Нужно ли говорить, что меня чрезвычайно возмутили эти странные сумбурные строки. Я поспешил пригвоздить автора к позорному столбу, чтобы отбить у него всякую охоту совать нос в то, что его не касается.
Я написал в другом еженедельнике:
«Автор утверждает, во-первых, что в «предрассветные часы вся природа готовится отойти ко сну». Если «вся природа» в глазах автора отождествляется с кучкой пьяных гуляк, вышвырнутых за поздним временем из кабака и готовящихся отойти ко сну в придорожной канаве, – мы не поздравляем автора с таким кругозором. Во-вторых, всему свету известно, что крестьяне встают с рассветом, а не ложатся . Какой же дурак мог заставить истомившихся за день крестьян гнать стада «лошадей и других животных» на пастбища. Когда крестьяне их гнали? В какой час? Если утром – почему они успели «истомиться за день»? Если вечером – что это за безумные, потерявшие образ человеческий крестьяне, которые выгоняют скот на ночь из хлевов в поле? И как совместить «тихие закатные часы» с «ласковыми лучами утреннего солнышка»? Кто мог написать это? Человек или курица, забредшая через открытое окно на письменный стол отлучившегося за авансом автора? Да нет! И курица прекрасно отличает рассвет от заката… В конце этой белиберды автор меланхолически вздыхает: «В такие тихие закатные часы мне хочется думать о чем-то недостижимом, несбыточном…»

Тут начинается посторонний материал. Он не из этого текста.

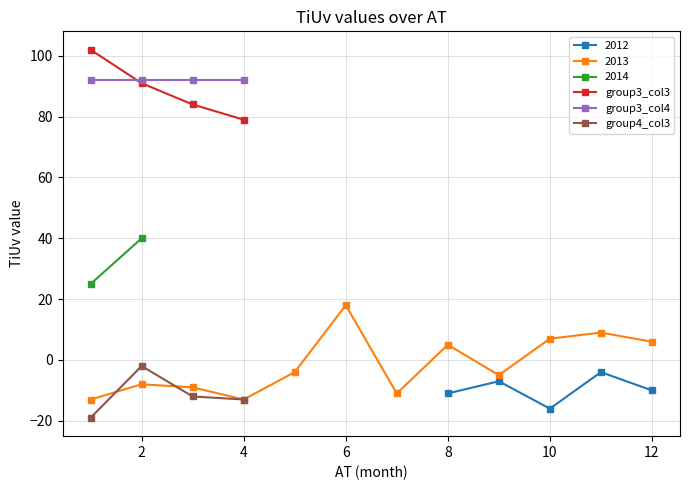

True or false: group3_col3 and group4_col3 intersect in this chart.

False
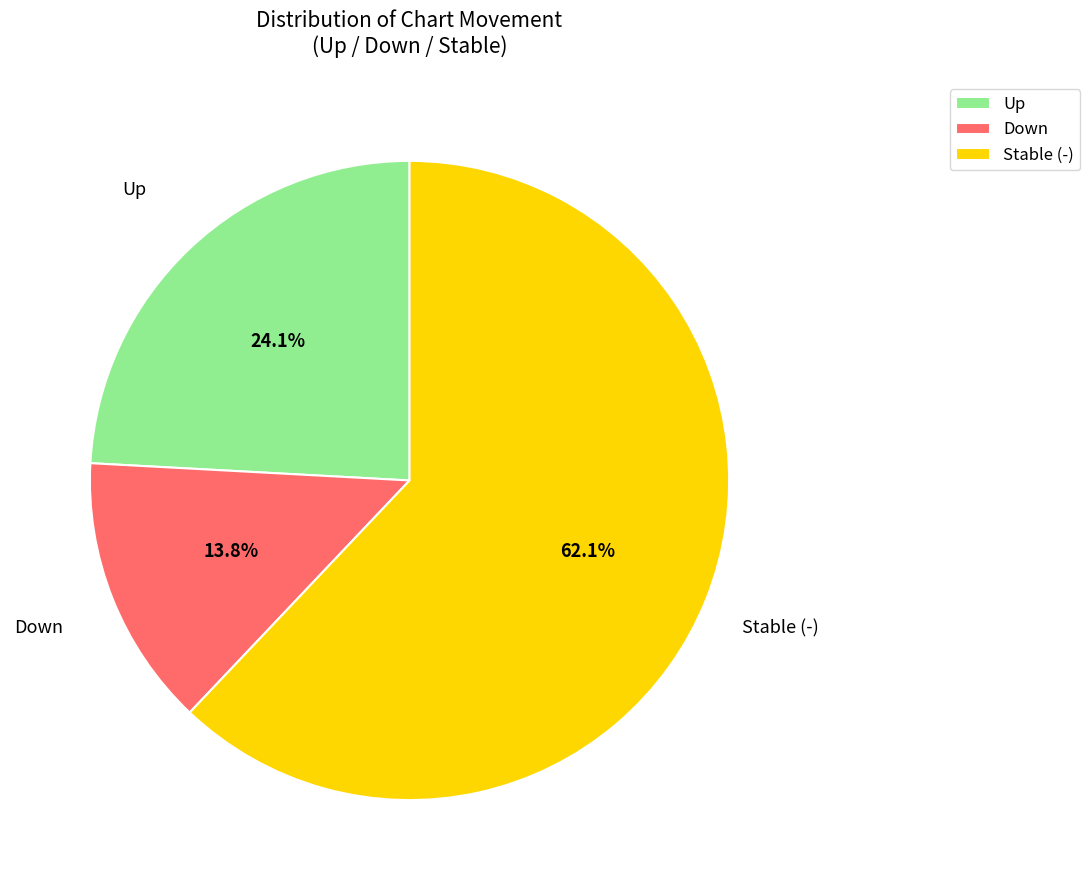

Which has a higher value, Stable (-) or Up?

Stable (-)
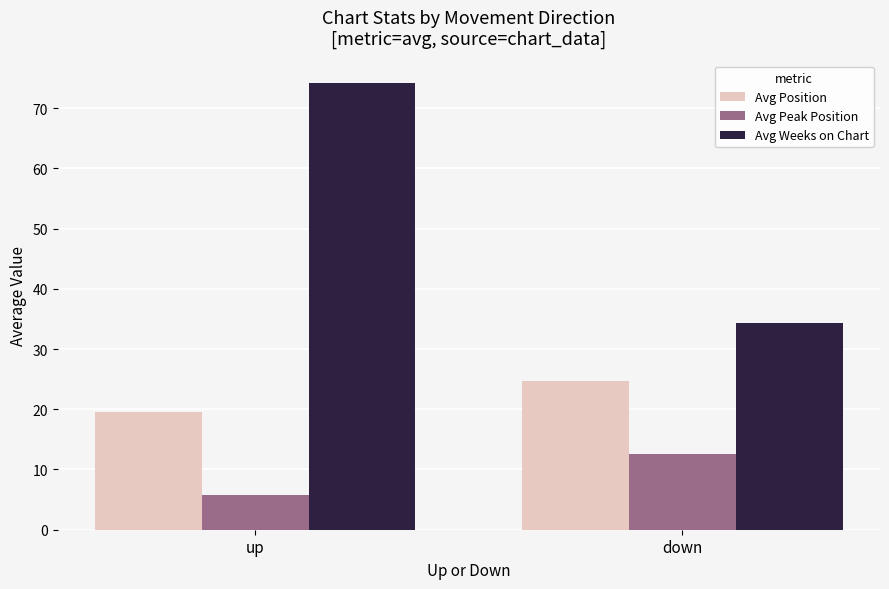

Count the number of categories in the chart.

2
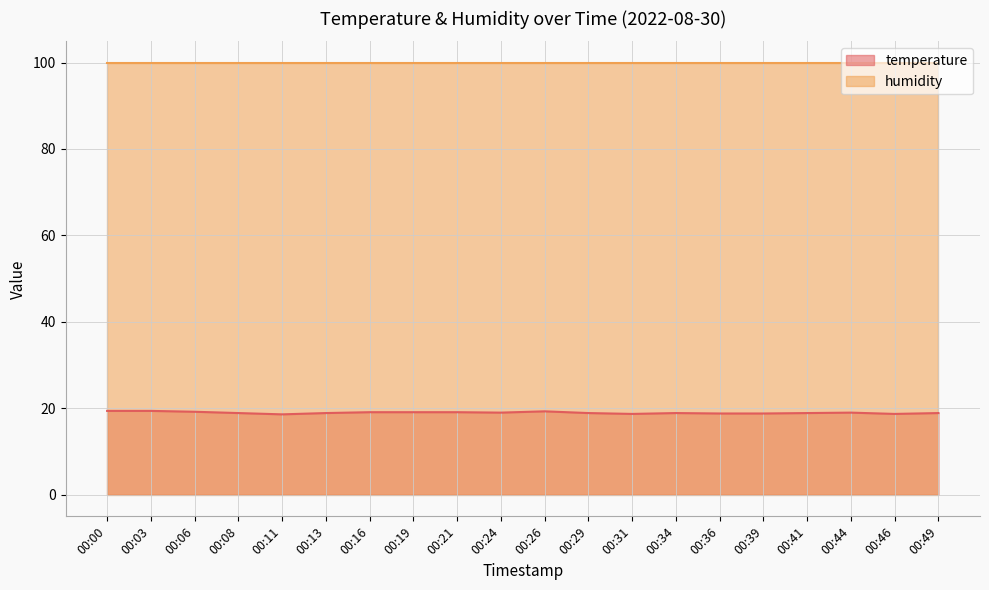

Which category has the highest value across all series?

00:00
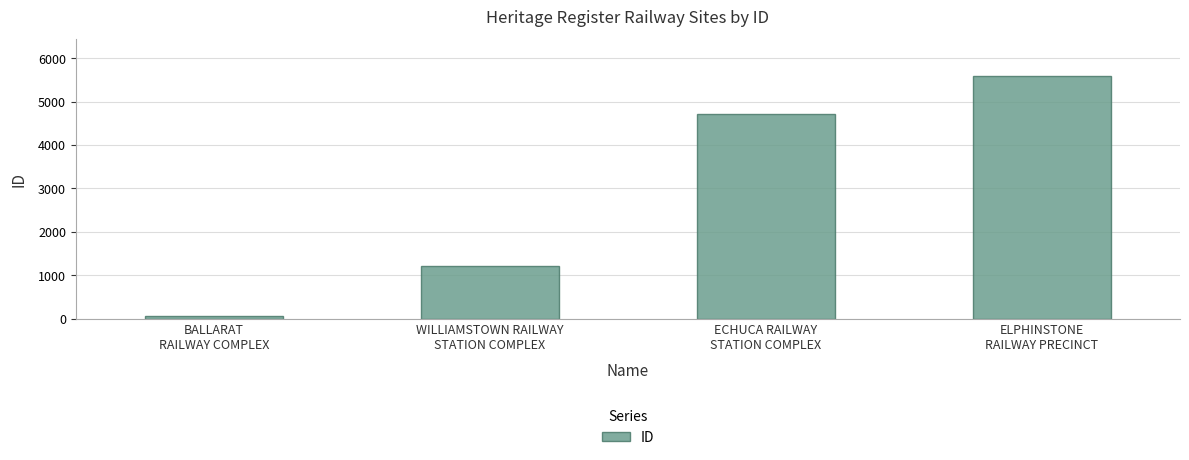

True or false: the data shows 376 at WILLIAMSTOWN RAILWAY
STATION COMPLEX.

False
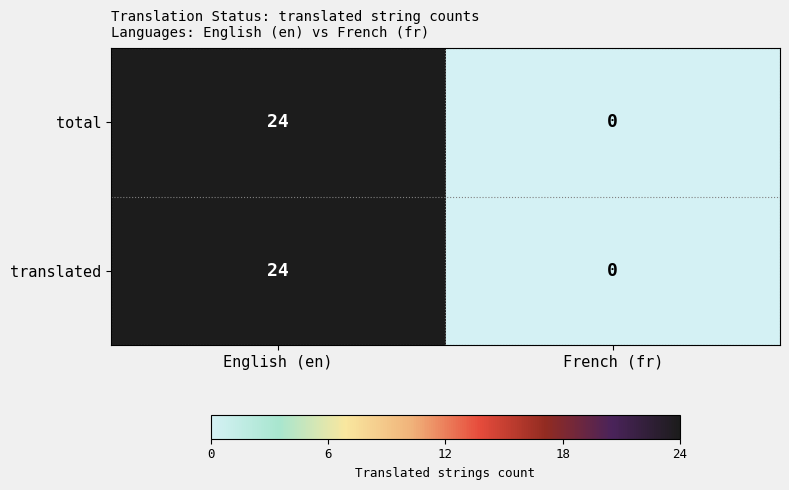

Reading left to right, list all the values displayed in this chart.

total: 24	0
translated: 24	0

«Что он называет недостижимым? Не то ли, что ему никогда не удастся поумнеть и написать произведение более благоприятное…»
Статейка моя вышла достаточно хлесткой, умной и рассудительной.
Но на другой день ко мне явился длинный худощавый молодец и заявил, что он этого дела так не оставит.
– Да вы кто такой? – спросил я.
– Автор той повести, с которой вы так грубо обошлись…
– Ага! Вы автор? Чего же вы хотите?
– Напишите опровержение вашей статьи.
– Что же я буду опровергать? Что крестьяне встают утром? Моему опровержению даже ребенок не поверит. Что закат бывает на рассвете? С этим даже и вы не согласитесь. Что крестьяне выгоняют скотину пастись ночью? С этим не согласится и самая захудалая скотина. Что же я буду опровергать?
– Хорошо, хорошо, – сказал он. – В таком случае у вас завтра будут мои свидетели.
– Я за этим не гонюсь.
– Это безразлично. Но такую вещь можно смыть только кровью.
– Так, так. Значит, – рассудительно заметил я, – оттого, что вы мне влепите пулю в лоб, солнышко начнет в тихие закатные часы лить на землю утренние лучи? Вы никогда этого не дождетесь.